* **Teks Sumber**:
----
MAAF DAN MEMAAFKAN ITU SANGAT BERNILAI (Pelajaran dari Putusan Vonis kepada Bharada Richard Eliezer) Oleh : Markus surya

 

Saat ini hampir semua media ramai membicarakan tentang putusan vonis hakim pengadilan negeri Jakarta Selatan kepada terdakwa pembunuh Brigadir Josua Hutabarat, yaitu Richard Eiezer yang hanya 1,6 tahun dari tuntutan Jaksa Penuntut  Umum 12 tahun.

Saya sendiri cukup heran dengan putusan Hakim Pengadilan Negeri yang begitu ringan kepada seseorang yang telah menghilangkan nyawa orang lain.

 

Banyak orang  berpendapat bahwa Bharada Richard Eliezer harus diberikan hukuman yang ringan karena:

1.       Dia melaksanakan pembunuhan atas perintah pimpinannya.

2.       Dia juga dianggap justice collaborator.

 

Dua pendapat ini, menurut saya dapat dibantah:

 

PERTAMA

·         Bahwa dalam institusi seperti TNI/POLRI, benar bahwa loyalitas terhadap perintah pimpinan itu ada. Akan tetapi juga berlaku aturan, bahwa perintah yang salah tidak harus dilakukan. Artinya bahwa setiap anggota TNI/POLRI itu rasional dalam menganalisis setiap perintah yang datang. ltu sudah ditanamkan sejak Latihan Dasar Baris-Berbaris. Apalagi sampai Latihan yang teknis. Karena konsekwensi dari pelaksanaan perintah yang salah bisa berakibat nyawa melayang. Misalnya dalam kondisi perang, lalu ada petunjuk untuk evakuasi pasukan dari suatu lokasi karena akan ada pengeboman lewat pesawat 10 menit lagi. Tetapi komandan pasukan memerintahkan pasukannya untuk bergerak 15 menit kemudian. Dapat dibayangkan, mereka semua akan menjadi korban pengeboman.
----
* **Data Terlampir**:
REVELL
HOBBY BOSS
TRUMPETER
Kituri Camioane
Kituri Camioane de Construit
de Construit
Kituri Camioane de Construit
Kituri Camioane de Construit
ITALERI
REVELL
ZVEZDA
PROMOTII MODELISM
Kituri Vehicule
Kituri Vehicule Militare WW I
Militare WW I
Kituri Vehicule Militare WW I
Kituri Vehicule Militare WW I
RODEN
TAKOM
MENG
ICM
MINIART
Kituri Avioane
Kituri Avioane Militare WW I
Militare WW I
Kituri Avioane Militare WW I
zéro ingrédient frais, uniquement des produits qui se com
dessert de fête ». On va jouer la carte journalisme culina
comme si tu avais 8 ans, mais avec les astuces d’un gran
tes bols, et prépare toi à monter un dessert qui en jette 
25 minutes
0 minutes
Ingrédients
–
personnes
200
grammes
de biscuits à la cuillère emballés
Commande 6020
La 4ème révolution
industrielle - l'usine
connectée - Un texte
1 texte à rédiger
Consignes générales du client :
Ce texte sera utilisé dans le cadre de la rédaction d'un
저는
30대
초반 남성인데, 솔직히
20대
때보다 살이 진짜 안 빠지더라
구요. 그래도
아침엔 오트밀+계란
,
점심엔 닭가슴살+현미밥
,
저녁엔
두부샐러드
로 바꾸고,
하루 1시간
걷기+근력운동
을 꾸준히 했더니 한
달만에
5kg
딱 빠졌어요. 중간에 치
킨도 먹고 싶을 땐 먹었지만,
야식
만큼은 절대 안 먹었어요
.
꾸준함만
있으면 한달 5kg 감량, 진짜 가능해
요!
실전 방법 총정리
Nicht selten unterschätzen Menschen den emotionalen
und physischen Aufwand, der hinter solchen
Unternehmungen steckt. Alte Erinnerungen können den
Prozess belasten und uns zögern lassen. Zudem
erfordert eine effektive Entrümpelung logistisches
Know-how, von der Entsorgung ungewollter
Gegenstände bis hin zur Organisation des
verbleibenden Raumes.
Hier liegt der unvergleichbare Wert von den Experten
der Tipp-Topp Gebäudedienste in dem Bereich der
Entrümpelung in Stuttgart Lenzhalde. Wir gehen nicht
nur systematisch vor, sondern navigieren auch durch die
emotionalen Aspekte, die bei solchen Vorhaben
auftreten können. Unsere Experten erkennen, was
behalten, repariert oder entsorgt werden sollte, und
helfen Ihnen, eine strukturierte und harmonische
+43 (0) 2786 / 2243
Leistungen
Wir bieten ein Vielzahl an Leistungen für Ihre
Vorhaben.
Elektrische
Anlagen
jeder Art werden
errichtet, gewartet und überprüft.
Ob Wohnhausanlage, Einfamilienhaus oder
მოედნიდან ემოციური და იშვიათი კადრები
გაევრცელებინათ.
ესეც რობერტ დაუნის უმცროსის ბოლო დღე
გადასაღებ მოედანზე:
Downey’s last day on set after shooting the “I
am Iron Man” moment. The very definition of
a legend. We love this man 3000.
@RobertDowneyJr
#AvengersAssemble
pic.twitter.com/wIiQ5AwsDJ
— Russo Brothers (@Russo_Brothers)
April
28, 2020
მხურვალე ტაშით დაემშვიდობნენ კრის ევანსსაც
----
* **Pertanyaan Materi**:
A: Berdasarkan teks sumber tentang vonis Bharada Richard Eliezer, berapa lama tuntutan yang diajukan Jaksa Penuntut Umum?
B: Tentukan apakah setiap pernyataan berikut sesuai dengan teks sumber tentang vonis Bharada Richard Eliezer. Jawab ya atau tidak, disertai kutipan kata-kata penentunya dari teks. (i) Putusan vonis dijatuhkan oleh hakim Pengadilan Negeri Jakarta Selatan. (ii) Penulis menilai putusan hakim tersebut terlalu berat. (iii) Dalam contoh kondisi perang, pengeboman lewat pesawat akan terjadi 15 menit lagi.
C: Tuliskan kembali tanpa perubahan bagian teks sumber tentang vonis Bharada Richard Eliezer, mulai dari "Saat ini hampir" dan berlanjut hingga "nyawa orang lain.".

* **Jawaban Per Butir**:
A: 12 tahun.

B:
(i) Ya: "putusan vonis hakim pengadilan negeri Jakarta Selatan".
(ii) Tidak: "Saya sendiri cukup heran dengan putusan Hakim Pengadilan Negeri yang begitu ringan".
(iii) Tidak: "karena akan ada pengeboman lewat pesawat 10 menit lagi".

C:
Saat ini hampir semua media ramai membicarakan tentang putusan vonis hakim pengadilan negeri Jakarta Selatan kepada terdakwa pembunuh Brigadir Josua Hutabarat, yaitu Richard Eiezer yang hanya 1,6 tahun dari tuntutan Jaksa Penuntut  Umum 12 tahun.

Saya sendiri cukup heran dengan putusan Hakim Pengadilan Negeri yang begitu ringan kepada seseorang yang telah menghilangkan nyawa orang lain.